Stored items:
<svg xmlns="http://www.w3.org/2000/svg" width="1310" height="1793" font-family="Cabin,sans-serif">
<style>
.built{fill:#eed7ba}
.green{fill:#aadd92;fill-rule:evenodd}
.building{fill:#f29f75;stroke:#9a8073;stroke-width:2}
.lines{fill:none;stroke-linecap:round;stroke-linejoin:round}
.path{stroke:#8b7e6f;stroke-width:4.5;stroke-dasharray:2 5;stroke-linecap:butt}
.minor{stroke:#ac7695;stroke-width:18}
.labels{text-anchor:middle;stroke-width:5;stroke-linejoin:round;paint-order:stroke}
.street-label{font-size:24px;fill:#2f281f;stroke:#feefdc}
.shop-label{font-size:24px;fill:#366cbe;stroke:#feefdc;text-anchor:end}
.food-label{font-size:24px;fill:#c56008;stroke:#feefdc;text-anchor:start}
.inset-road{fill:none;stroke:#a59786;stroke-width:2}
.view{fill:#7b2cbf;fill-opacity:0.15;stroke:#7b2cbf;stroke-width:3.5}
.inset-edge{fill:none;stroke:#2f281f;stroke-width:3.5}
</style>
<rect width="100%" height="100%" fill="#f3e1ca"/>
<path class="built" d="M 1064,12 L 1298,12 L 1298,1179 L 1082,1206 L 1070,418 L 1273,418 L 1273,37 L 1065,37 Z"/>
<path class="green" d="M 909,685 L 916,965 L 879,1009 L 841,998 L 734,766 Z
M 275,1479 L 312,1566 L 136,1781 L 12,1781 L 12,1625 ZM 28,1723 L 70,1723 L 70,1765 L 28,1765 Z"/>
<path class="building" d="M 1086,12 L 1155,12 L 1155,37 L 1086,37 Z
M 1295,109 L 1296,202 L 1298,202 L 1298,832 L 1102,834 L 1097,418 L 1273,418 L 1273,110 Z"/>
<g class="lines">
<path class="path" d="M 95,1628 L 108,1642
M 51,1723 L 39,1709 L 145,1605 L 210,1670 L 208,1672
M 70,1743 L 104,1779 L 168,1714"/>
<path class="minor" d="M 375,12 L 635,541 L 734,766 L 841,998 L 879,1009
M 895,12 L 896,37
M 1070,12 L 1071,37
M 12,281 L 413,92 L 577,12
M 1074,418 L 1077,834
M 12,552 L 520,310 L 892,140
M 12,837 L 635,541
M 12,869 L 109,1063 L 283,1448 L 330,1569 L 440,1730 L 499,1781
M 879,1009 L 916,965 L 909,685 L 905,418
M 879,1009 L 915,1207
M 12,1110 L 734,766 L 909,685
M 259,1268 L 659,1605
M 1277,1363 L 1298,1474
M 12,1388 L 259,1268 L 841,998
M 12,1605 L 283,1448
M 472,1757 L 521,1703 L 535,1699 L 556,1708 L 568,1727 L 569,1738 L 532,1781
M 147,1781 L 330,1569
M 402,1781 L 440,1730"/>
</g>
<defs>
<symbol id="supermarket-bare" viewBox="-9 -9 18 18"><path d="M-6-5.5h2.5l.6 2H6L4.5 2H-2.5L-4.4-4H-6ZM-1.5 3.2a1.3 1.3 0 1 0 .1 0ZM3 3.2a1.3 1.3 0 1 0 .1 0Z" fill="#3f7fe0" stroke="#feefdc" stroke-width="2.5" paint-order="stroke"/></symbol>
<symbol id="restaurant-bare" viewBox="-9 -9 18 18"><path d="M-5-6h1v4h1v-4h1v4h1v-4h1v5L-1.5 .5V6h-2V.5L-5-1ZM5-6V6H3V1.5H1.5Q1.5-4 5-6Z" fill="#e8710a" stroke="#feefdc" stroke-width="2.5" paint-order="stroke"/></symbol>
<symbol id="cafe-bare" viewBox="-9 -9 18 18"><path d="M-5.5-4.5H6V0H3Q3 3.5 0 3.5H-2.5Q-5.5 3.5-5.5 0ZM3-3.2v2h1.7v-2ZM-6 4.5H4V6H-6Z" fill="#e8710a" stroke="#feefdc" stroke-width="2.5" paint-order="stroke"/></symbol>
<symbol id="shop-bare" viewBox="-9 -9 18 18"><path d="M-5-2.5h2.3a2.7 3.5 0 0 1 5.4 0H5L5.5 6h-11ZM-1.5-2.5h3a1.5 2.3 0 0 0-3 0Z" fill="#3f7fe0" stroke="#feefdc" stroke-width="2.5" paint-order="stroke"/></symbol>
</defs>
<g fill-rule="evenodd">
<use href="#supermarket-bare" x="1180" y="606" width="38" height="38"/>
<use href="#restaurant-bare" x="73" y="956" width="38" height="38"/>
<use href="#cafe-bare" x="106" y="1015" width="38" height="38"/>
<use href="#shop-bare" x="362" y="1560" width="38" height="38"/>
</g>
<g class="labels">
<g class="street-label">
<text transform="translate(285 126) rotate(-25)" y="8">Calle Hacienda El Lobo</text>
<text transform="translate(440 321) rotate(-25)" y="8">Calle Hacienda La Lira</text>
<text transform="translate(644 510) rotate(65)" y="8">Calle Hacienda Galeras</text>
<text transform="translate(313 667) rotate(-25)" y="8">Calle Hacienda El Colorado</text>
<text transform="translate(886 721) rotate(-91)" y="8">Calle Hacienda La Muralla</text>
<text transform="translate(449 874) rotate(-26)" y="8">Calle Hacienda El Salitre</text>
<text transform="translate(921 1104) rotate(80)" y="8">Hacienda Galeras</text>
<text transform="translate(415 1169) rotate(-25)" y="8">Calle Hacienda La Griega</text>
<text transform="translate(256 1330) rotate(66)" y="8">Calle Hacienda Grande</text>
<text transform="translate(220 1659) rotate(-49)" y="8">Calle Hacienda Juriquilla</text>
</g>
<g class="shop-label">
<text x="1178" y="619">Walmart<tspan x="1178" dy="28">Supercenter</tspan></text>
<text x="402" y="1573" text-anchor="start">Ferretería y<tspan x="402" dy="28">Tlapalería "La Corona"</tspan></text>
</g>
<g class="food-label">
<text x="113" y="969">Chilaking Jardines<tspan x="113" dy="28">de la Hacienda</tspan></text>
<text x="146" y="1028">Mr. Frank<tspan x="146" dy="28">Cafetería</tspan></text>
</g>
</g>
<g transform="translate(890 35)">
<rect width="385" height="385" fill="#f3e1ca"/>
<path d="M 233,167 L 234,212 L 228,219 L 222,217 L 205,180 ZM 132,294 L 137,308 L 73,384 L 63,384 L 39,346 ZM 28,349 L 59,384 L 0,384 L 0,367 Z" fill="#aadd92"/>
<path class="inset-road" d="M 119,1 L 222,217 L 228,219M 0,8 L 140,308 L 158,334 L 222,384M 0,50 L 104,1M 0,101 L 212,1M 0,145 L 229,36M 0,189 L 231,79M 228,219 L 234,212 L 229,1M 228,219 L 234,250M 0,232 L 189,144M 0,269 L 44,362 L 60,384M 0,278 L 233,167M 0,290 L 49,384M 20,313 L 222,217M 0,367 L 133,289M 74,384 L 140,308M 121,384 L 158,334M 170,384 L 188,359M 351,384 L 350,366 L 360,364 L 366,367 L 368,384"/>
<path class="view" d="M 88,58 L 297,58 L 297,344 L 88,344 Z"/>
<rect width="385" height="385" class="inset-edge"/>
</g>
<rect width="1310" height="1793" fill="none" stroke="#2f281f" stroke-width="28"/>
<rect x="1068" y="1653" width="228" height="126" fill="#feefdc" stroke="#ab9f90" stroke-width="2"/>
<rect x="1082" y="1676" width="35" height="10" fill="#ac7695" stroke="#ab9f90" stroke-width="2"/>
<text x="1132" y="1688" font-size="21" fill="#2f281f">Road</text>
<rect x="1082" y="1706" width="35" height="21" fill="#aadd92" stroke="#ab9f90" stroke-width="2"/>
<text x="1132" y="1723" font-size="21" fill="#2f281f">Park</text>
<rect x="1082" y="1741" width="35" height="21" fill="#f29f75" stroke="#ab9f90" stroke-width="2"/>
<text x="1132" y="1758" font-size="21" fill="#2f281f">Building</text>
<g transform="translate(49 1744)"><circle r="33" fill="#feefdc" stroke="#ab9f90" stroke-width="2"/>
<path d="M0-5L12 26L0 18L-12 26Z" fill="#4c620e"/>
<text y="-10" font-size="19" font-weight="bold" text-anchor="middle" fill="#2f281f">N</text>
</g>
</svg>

- PROBLEM DESCRIPTION:
If a line in the records contains the word "evenodd", copy it out.

- SOLUTION FOR THIS TASK:
.green{fill:#aadd92;fill-rule:evenodd}
<g fill-rule="evenodd">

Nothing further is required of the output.